This study investigates the reliance of self-supervised speech representations on prosodic and lexical cues for turn-taking modeling in conversational dialogue. By leveraging vocoder-based techniques, the authors achieve a clean disentanglement of these two cue types for the first time—generating speech that preserves original prosody while rendering lexical content unintelligible. Using probing experiments with established self-supervised models such as CPC and wav2vec 2.0, they demonstrate that either prosody or lexical information alone suffices to attain turn-taking prediction performance nearly matching that of the original speech. Moreover, when one cue type is degraded, the model automatically compensates by leveraging the other without requiring retraining. These findings indicate that self-supervised representations encode prosodic and lexical information independently, exhibiting limited interdependence yet strong complementarity in turn-taking prediction.

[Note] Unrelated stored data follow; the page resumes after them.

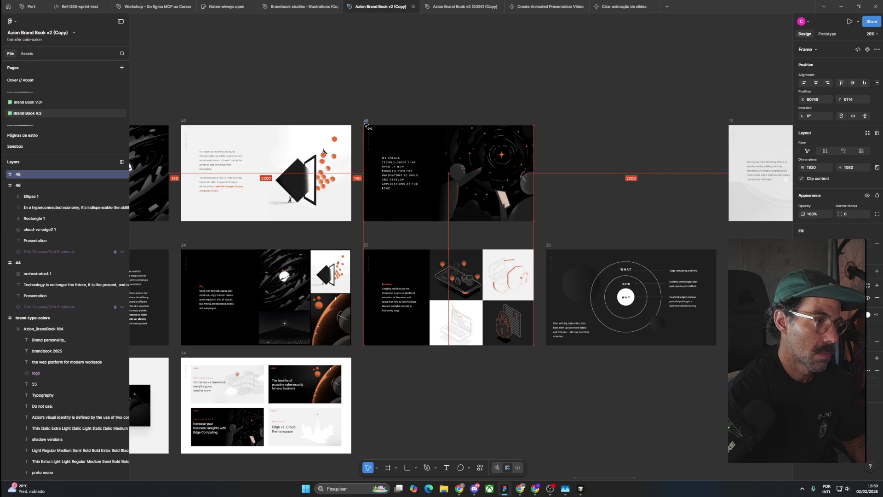
click(572, 104)
Step: Move slide 15 left next to slide 48 and nudge its paragraph text down
drag(572, 104, 421, 105)
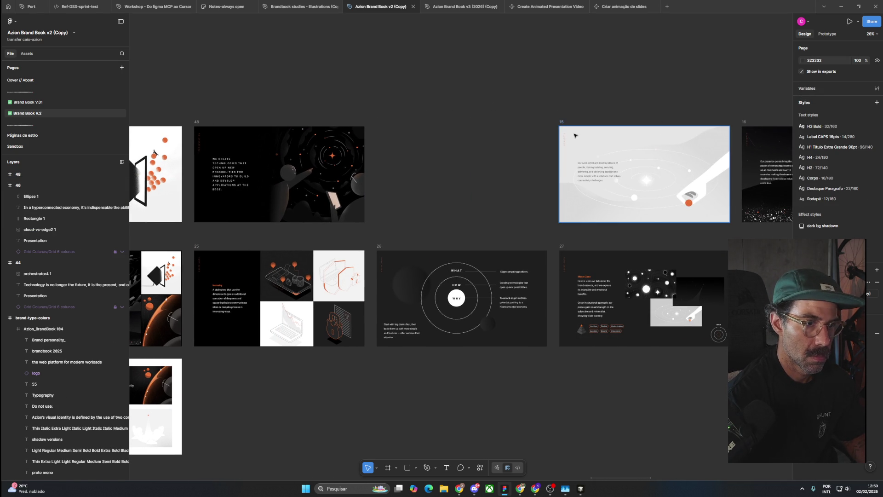
drag(564, 123, 382, 124)
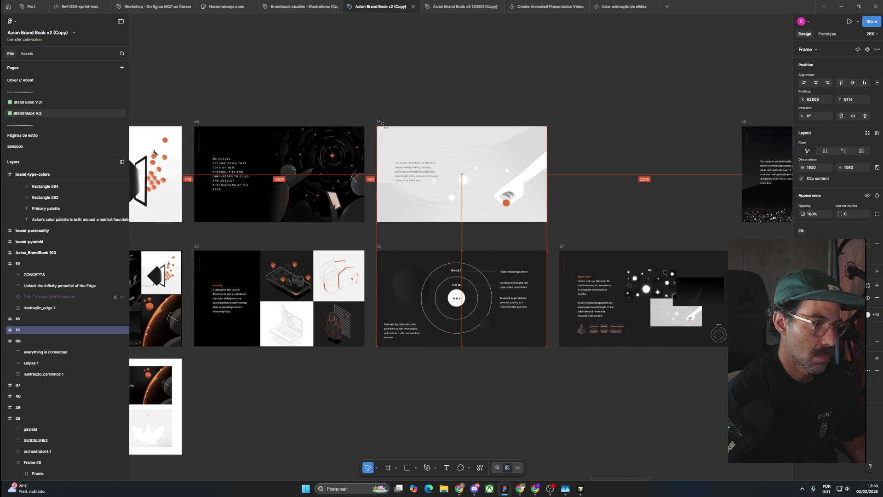
key(Escape)
scroll(409, 159, up, 5)
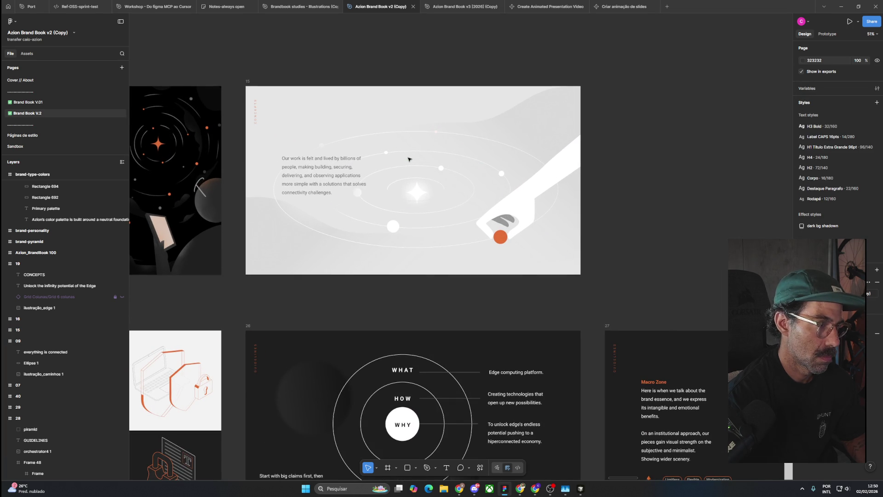
drag(321, 177, 317, 179)
key(Escape)
scroll(464, 134, down, 3)
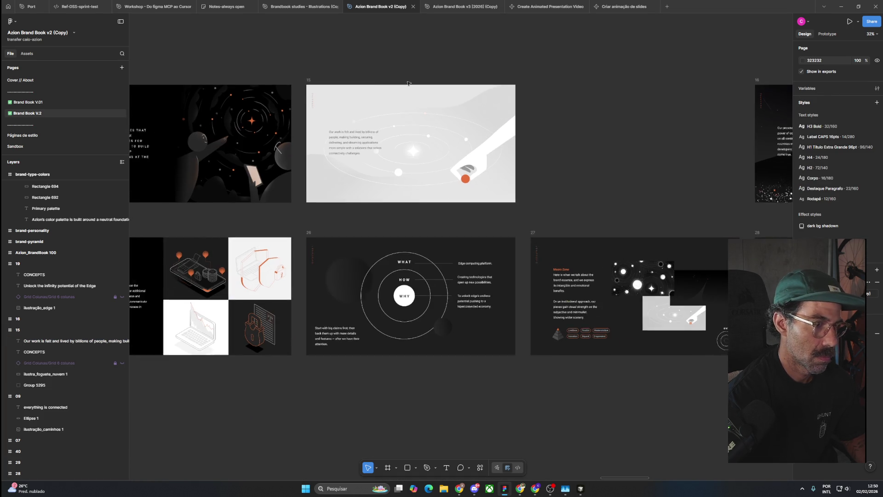
scroll(464, 134, right, 3)
Step: Slide 16 and then slide 19 left to close the remaining top-row gaps
drag(463, 134, 346, 142)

Fluid turn-taking remains a key challenge in human-robot interaction. Self-supervised speech representations (S3Rs) have driven many advances, but it remains unclear whether S3R-based turn-taking models rely on prosodic cues, lexical cues or both. We introduce a vocoder-based approach to control prosody and lexical cues in speech more cleanly than prior work. This allows us to probe the voice-activity projection model, an S3R-based turn-taking model. We find that prediction on prosody-matched, unintelligible noise is similar to accuracy on clean speech. This reveals both prosodic and lexical cues support turn-taking, but either can be used in isolation. Hence, future models may only require prosody, providing privacy and potential performance benefits. When either prosodic or lexical information is disrupted, the model exploits the other without further training, indicating they are encoded in S3Rs with limited interdependence. Results are consistent in CPC-based and wav2vec2.0 S3Rs. We discuss our findings and highlight a number of directions for future work. All code is available to support future research.